In an interview with Senegalese newspaper Le Soleil, Ndione claims that the book is based on the testimonies of three young men who made the journey themselves. The language he chooses to describe the preparations, the launch, and finally, the hazardous journey to the coveted “El Dorado that is Europe” is both simple and effective in the sense of urgency that it conveys.
His protagonists, meanwhile, are introduced in quasi-cinematographic style chapter by chapter along with their dreams, big and small. The price tag on the trip to Europe is 600 euros, then there is one week to think things over, by the end of which European relatives will have to transfer the money. Before the boat takes off at midnight, prayers will be said, lucky charms will be arranged according to the marabout’s instructions, life vests—supposed harbingers of catastrophe—are to be removed, passports burnt. Getting to know each other slowly over the course of a long passage, the passengers are gripped by the euphoria of a new beginning: “In spirit at least they had made it to Europe.” But on the eighth night, on the brink of reaching their destination, the stormy ocean vanquishes their small boat. Faith and self-restraint—the predominant values of their Senegalese villages—are thrown overboard in this state of exception. In their place, there is fear, hunger, thirst, chill, and sickness.

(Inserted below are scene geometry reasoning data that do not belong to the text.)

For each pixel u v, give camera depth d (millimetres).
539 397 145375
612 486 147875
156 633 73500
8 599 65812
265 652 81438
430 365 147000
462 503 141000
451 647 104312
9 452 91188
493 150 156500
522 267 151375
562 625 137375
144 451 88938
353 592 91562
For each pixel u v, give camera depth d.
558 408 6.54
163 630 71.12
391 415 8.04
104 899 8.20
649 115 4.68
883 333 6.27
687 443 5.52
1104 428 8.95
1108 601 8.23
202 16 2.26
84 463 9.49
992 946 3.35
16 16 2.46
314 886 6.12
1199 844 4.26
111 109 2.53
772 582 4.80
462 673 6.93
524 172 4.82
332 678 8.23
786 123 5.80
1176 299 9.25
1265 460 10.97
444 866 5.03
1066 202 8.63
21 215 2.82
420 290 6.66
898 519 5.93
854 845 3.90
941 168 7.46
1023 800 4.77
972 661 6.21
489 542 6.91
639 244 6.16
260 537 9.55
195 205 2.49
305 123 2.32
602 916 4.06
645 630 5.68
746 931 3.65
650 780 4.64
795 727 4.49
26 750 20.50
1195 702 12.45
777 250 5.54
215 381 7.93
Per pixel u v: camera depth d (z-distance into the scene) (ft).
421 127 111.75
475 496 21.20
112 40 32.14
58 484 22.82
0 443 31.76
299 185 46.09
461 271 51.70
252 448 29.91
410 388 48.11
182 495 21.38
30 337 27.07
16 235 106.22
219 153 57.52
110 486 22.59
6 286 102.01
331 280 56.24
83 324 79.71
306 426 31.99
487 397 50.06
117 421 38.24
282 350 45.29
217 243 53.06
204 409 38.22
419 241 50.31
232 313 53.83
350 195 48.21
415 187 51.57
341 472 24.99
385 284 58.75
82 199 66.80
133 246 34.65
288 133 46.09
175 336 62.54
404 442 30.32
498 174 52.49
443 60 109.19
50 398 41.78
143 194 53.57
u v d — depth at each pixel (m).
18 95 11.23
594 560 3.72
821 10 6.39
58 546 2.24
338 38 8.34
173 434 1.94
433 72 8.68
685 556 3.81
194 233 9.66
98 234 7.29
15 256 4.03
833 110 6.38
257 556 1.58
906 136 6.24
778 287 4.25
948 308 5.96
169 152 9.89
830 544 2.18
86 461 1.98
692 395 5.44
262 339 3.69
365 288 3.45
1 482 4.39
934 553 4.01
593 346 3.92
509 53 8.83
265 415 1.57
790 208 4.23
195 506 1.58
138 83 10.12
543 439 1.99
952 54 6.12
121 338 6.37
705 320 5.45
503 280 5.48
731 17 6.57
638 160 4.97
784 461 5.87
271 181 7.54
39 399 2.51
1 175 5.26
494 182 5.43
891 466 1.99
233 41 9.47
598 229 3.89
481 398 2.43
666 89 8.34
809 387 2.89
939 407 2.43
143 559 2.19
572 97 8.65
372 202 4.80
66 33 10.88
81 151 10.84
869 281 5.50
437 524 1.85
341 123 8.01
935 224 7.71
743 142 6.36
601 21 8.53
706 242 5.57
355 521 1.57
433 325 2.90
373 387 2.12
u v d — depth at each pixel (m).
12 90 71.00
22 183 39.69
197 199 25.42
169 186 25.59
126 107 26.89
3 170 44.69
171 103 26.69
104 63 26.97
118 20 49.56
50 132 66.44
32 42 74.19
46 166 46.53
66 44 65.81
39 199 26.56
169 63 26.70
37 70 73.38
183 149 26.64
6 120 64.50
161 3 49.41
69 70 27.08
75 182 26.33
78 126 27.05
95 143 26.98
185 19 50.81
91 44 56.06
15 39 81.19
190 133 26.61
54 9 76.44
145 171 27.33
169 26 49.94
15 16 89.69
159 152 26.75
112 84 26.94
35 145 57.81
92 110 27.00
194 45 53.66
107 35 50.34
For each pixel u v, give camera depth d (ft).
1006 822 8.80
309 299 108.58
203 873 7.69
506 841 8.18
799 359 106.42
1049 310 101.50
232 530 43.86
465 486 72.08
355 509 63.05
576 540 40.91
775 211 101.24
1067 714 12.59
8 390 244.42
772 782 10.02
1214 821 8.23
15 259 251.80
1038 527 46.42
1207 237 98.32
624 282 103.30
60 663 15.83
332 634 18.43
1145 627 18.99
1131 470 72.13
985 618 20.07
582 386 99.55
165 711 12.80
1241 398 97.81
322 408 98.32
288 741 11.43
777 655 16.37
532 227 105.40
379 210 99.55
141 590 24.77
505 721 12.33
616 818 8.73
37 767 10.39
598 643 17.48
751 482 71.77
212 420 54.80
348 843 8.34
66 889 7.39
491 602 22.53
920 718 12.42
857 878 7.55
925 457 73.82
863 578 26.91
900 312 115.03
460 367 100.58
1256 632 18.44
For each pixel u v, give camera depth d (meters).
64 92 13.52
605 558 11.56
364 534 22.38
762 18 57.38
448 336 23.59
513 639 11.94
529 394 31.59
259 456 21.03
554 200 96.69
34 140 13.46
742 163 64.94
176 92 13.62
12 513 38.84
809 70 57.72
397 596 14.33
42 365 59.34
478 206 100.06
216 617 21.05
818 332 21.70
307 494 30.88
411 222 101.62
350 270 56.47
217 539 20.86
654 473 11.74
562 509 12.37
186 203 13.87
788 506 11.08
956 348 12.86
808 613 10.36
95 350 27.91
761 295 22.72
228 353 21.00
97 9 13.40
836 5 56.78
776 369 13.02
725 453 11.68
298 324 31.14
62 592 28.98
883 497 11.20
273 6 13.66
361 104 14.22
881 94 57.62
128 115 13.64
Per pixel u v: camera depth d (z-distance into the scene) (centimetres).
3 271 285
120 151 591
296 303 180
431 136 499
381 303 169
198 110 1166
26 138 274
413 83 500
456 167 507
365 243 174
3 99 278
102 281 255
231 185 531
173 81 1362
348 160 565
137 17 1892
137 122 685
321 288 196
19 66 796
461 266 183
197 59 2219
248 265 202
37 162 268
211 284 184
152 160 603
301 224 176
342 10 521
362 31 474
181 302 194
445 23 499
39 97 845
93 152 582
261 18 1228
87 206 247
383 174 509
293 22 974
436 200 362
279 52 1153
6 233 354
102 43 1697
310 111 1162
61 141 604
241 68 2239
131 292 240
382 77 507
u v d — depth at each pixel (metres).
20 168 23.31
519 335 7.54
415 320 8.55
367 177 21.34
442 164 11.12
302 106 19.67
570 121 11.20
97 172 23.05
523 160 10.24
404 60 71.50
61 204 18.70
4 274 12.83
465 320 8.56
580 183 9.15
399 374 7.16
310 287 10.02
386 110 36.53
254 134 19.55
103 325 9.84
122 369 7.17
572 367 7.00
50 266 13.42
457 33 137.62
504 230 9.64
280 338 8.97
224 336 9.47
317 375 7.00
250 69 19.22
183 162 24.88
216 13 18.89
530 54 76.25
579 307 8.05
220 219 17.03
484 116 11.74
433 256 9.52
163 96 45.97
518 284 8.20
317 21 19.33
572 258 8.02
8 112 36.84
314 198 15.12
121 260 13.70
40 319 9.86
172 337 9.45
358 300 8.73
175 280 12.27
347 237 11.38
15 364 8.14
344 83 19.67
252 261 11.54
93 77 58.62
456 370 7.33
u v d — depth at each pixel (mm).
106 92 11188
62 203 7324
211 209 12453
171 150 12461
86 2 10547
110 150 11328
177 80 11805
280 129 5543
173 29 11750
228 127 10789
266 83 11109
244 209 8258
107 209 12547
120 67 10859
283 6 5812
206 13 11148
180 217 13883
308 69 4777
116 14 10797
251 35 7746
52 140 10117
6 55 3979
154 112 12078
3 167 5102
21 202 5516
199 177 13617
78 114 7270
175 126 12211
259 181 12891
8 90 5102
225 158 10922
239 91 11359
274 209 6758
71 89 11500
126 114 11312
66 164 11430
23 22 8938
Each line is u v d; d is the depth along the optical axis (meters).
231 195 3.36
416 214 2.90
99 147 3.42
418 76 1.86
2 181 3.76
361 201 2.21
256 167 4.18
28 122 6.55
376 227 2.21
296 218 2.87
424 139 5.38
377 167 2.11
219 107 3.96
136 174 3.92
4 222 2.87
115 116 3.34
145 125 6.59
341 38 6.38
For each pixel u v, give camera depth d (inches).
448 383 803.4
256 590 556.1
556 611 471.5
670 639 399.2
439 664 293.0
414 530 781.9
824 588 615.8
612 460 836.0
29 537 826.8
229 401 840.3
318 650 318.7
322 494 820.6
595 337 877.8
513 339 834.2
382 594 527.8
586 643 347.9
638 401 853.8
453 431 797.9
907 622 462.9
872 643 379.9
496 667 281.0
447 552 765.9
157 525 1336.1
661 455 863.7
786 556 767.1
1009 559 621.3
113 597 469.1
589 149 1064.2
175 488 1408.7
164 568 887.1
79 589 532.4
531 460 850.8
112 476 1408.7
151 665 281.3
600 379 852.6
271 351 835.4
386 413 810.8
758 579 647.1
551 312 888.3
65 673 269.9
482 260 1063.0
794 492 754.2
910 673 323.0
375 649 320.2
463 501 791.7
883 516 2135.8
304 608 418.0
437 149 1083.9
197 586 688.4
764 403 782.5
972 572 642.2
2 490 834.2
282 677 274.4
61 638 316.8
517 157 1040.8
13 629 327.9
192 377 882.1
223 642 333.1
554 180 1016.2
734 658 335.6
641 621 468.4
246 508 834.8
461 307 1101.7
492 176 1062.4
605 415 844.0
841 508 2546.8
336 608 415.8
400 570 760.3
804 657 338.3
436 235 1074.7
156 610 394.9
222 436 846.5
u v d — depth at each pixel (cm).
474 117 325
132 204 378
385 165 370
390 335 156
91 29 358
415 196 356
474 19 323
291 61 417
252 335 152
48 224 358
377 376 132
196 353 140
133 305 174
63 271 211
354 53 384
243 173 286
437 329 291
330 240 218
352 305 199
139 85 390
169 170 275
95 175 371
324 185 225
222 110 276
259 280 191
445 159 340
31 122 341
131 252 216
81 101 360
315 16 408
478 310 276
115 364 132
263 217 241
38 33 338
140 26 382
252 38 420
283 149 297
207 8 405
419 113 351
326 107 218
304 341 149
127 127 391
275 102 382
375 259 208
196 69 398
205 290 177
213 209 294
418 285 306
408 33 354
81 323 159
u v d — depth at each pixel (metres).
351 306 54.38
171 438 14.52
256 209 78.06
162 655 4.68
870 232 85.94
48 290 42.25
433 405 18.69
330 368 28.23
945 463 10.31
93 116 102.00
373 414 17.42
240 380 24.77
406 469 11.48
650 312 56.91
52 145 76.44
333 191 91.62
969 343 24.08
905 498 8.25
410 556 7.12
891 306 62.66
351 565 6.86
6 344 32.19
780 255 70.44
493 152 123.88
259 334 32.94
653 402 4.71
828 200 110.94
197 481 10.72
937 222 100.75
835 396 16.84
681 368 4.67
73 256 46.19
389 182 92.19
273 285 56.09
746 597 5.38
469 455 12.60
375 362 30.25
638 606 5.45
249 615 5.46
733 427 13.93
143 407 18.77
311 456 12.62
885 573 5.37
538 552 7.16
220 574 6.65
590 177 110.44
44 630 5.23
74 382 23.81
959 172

Within narrow confines, Ndione’s novel maps out the struggle for life and survival experienced by Senegalese youths. It renders tangible their lack of perspective—that which they share with people from all over the globe: those who flee Vietnam for Malaysia, from Cuba to Haiti to the US, from Africa across the Atlantic and the Mediterranean to Europe, from North Korea across the Japanese Sea to South Korea, from Sri Lanka to Australia. All of these are the exodus routes chosen by the so-called “boat people.”
If it is not just mastery of poetics but also relevance that makes for truly great literature, then this small book has achieved as much. Ndione challenges his reader to think for herself, to come to her own conclusions, featuring images that remain suspended in our imagination with no pathos or ornamentation. Ndione’s work is essential—and not just for European readers.